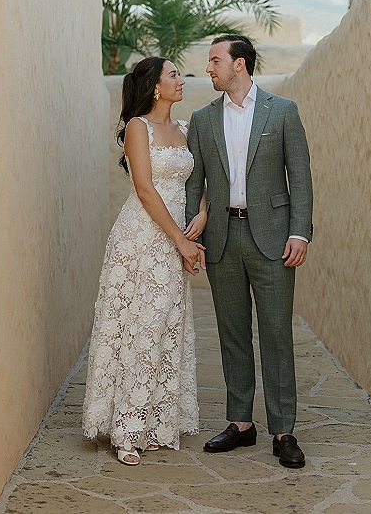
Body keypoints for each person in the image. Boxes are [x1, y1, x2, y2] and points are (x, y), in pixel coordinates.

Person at [185, 35, 312, 469]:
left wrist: (299, 233)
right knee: (232, 332)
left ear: (239, 64)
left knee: (276, 333)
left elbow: (300, 176)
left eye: (215, 60)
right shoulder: (202, 119)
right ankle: (241, 423)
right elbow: (194, 183)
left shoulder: (283, 111)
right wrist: (192, 237)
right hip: (222, 237)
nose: (209, 68)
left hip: (274, 239)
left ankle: (283, 430)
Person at [82, 57, 207, 466]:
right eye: (173, 74)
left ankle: (154, 423)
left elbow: (202, 182)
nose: (181, 80)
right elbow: (145, 189)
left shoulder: (187, 129)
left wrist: (202, 215)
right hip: (142, 237)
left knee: (166, 326)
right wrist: (181, 241)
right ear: (155, 86)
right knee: (140, 327)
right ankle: (126, 429)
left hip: (175, 238)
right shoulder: (139, 127)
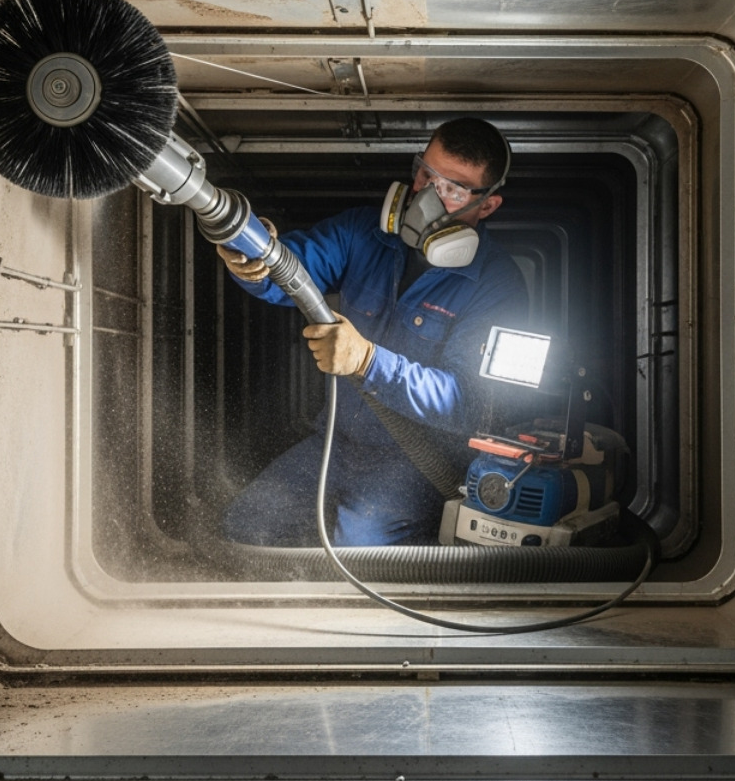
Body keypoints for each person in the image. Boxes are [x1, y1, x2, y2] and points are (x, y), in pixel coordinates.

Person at [217, 118, 529, 547]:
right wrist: (250, 249)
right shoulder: (362, 233)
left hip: (414, 461)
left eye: (453, 189)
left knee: (357, 557)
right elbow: (286, 272)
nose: (427, 196)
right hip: (336, 442)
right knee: (245, 530)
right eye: (426, 174)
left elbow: (467, 402)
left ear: (487, 205)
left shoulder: (498, 285)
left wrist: (368, 361)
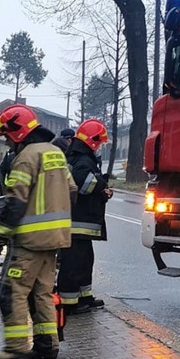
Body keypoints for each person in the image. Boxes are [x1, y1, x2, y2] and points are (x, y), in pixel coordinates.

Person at [0, 104, 77, 359]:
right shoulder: (56, 154)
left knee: (10, 290)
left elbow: (15, 201)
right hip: (55, 240)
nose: (6, 141)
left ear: (17, 132)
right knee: (42, 293)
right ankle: (47, 345)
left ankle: (15, 347)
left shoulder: (26, 157)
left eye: (6, 136)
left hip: (29, 242)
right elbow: (72, 191)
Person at [57, 119, 112, 315]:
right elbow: (84, 185)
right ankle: (69, 303)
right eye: (99, 143)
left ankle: (84, 296)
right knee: (73, 263)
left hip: (81, 222)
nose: (99, 147)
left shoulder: (80, 157)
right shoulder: (82, 160)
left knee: (85, 260)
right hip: (77, 222)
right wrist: (102, 184)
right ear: (92, 140)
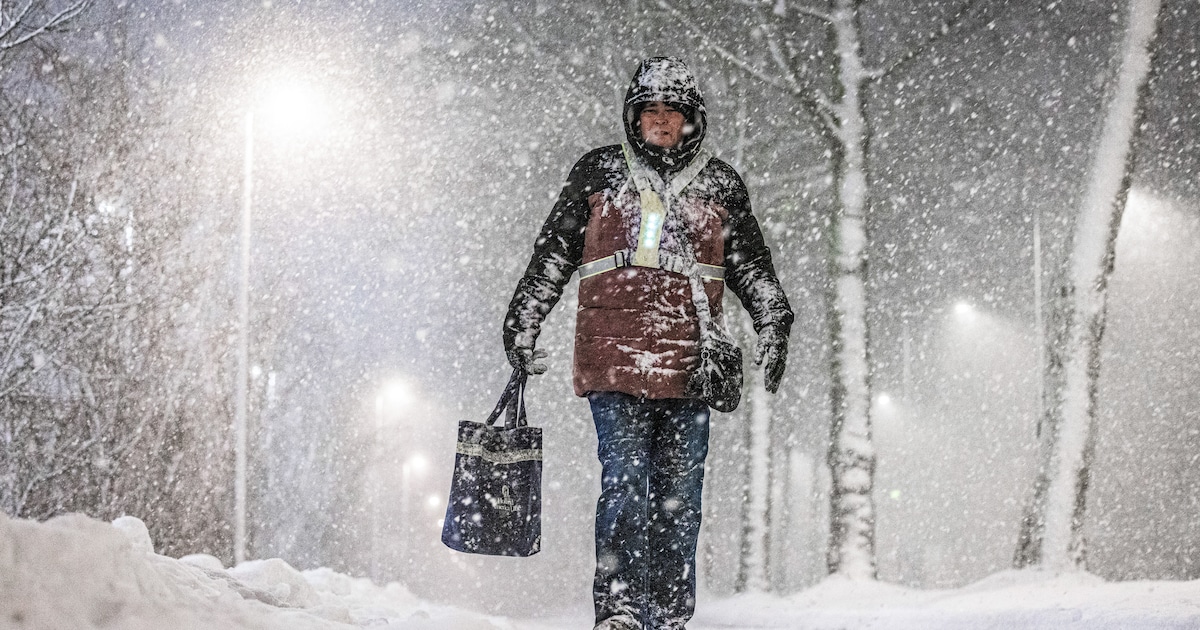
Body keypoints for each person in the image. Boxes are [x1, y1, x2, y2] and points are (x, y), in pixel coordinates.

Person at [503, 57, 793, 630]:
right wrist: (523, 321)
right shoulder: (598, 173)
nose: (661, 121)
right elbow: (553, 257)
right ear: (634, 116)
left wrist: (773, 319)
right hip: (613, 359)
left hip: (691, 363)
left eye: (673, 111)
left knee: (680, 496)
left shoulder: (719, 183)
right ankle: (620, 608)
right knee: (626, 482)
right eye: (651, 110)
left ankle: (668, 614)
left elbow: (750, 266)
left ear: (692, 119)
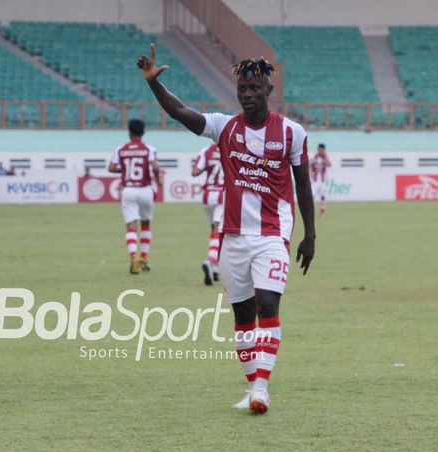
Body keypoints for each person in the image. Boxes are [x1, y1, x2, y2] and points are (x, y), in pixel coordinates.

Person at [138, 44, 315, 414]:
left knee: (269, 304)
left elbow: (303, 185)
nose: (247, 95)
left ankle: (263, 388)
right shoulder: (224, 127)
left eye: (254, 89)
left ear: (269, 91)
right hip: (232, 238)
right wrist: (155, 85)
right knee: (242, 316)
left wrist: (309, 235)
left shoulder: (292, 133)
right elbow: (181, 112)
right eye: (242, 90)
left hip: (272, 235)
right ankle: (252, 386)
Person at [108, 119, 161, 274]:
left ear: (129, 132)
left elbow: (111, 168)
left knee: (131, 226)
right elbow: (155, 167)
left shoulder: (121, 149)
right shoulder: (149, 149)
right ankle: (144, 258)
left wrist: (124, 171)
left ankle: (134, 257)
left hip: (128, 190)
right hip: (145, 190)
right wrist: (158, 179)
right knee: (146, 224)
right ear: (143, 132)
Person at [191, 143, 224, 285]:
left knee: (214, 230)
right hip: (224, 194)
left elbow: (195, 172)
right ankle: (210, 261)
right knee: (220, 231)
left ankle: (216, 268)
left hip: (208, 195)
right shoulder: (234, 146)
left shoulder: (206, 151)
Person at [310, 143, 331, 216]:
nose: (320, 151)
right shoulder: (314, 157)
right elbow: (310, 165)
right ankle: (310, 211)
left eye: (321, 150)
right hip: (315, 180)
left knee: (323, 195)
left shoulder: (325, 157)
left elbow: (329, 164)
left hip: (323, 180)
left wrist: (325, 158)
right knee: (312, 195)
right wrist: (311, 173)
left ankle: (322, 212)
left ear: (324, 150)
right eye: (319, 149)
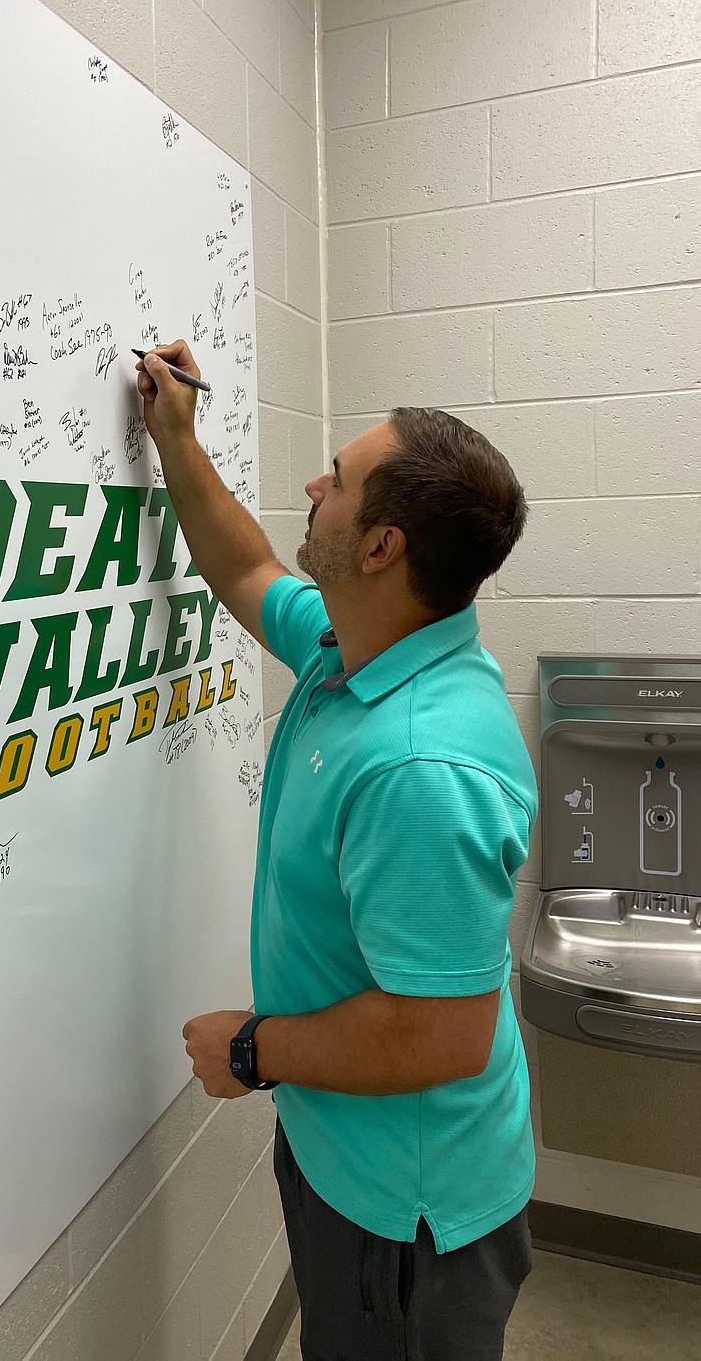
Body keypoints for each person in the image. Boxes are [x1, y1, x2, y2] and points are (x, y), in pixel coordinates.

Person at [135, 340, 538, 1361]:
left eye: (338, 478)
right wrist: (176, 436)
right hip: (343, 1144)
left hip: (408, 1214)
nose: (313, 484)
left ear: (378, 545)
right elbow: (242, 566)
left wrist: (249, 1047)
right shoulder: (356, 646)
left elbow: (438, 1035)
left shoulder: (419, 768)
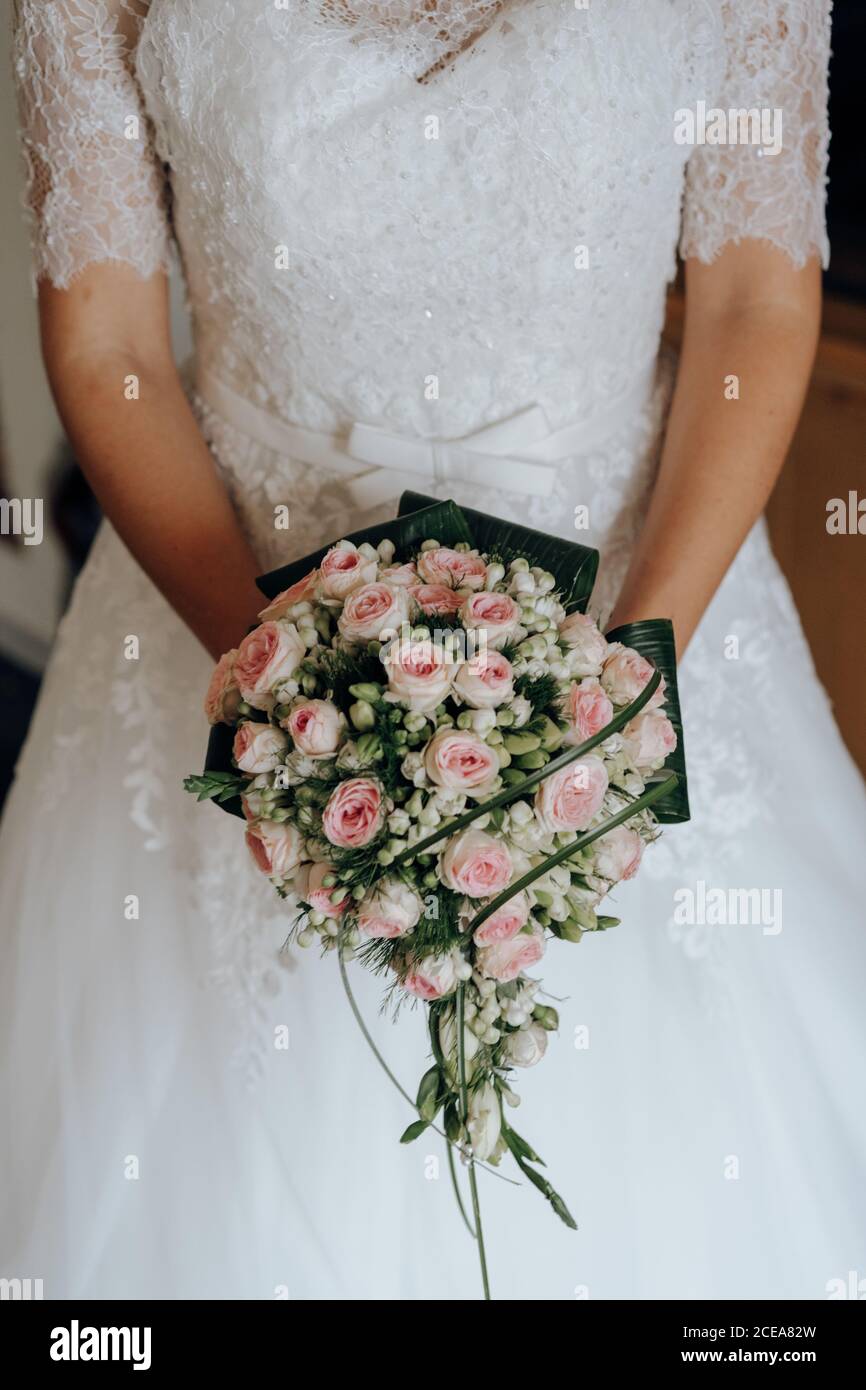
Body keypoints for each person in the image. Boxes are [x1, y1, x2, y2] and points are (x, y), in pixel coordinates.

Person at [2, 0, 863, 1299]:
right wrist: (289, 696)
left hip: (639, 608)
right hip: (222, 618)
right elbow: (107, 336)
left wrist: (617, 692)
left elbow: (750, 295)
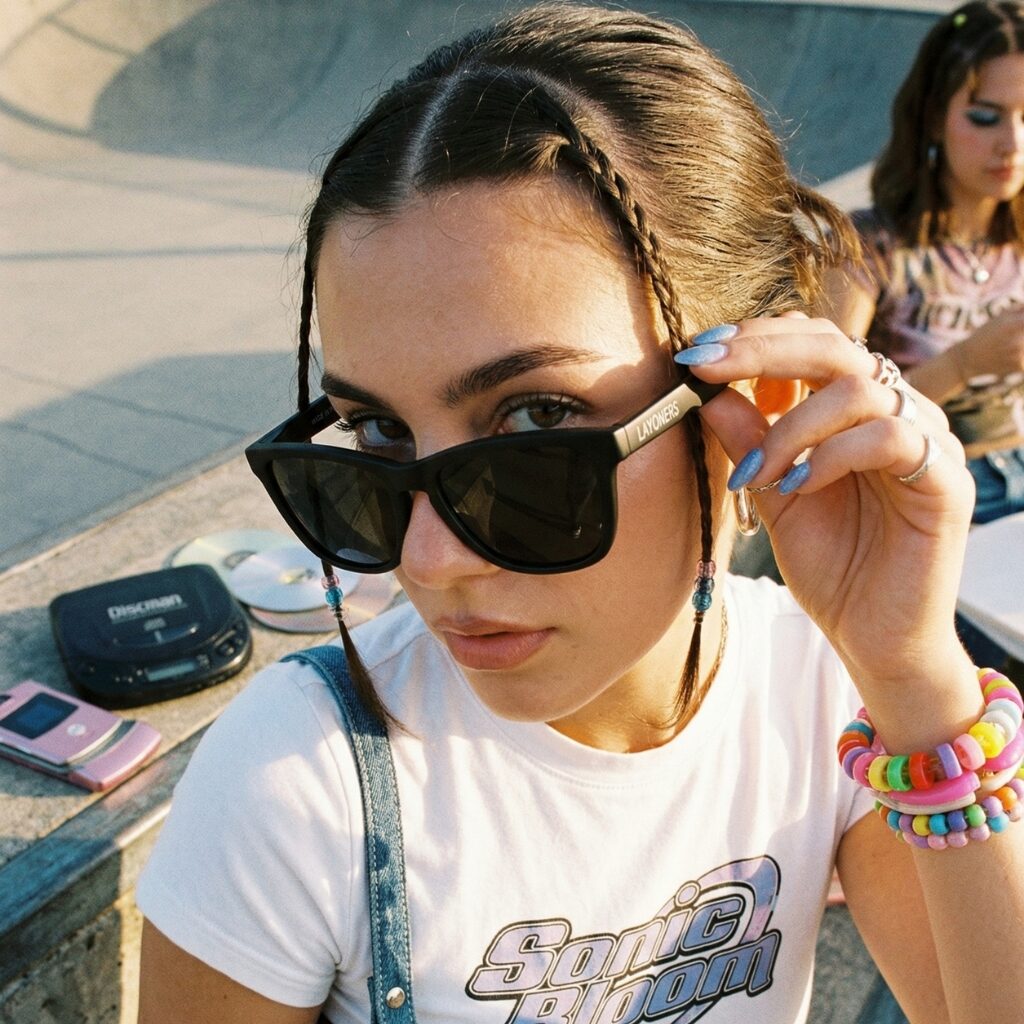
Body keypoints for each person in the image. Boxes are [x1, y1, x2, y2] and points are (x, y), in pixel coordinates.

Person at [134, 5, 1024, 1023]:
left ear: (753, 396)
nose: (428, 559)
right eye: (378, 434)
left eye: (536, 422)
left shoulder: (826, 694)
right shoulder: (300, 775)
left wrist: (916, 678)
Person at [819, 0, 1024, 527]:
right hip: (927, 490)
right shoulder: (870, 246)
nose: (1013, 143)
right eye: (985, 117)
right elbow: (827, 416)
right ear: (933, 118)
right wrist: (963, 364)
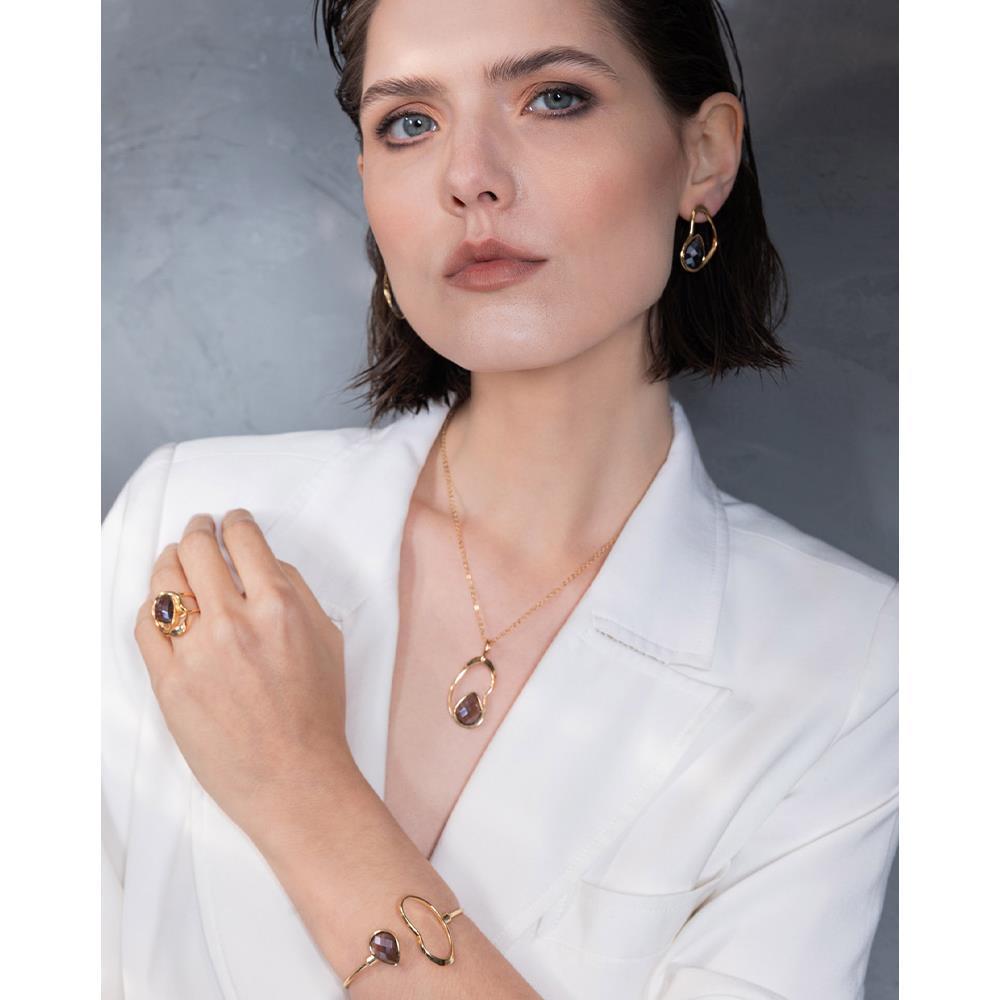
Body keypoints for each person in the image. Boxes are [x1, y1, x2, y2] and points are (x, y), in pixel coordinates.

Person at [102, 1, 898, 997]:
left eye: (553, 98)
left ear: (704, 157)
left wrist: (301, 790)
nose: (468, 175)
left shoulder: (849, 661)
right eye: (409, 122)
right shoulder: (183, 526)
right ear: (368, 181)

Work item: In the listing, find every line containing the word "nose" and list it.

Task response:
nose: (209, 68)
nose: (181, 80)
nose: (427, 196)
nose: (6, 141)
nose: (99, 147)
nose: (661, 121)
nose: (247, 95)
nose: (320, 151)
nose: (313, 484)
nose: (428, 559)
nose: (1013, 143)
nose: (468, 175)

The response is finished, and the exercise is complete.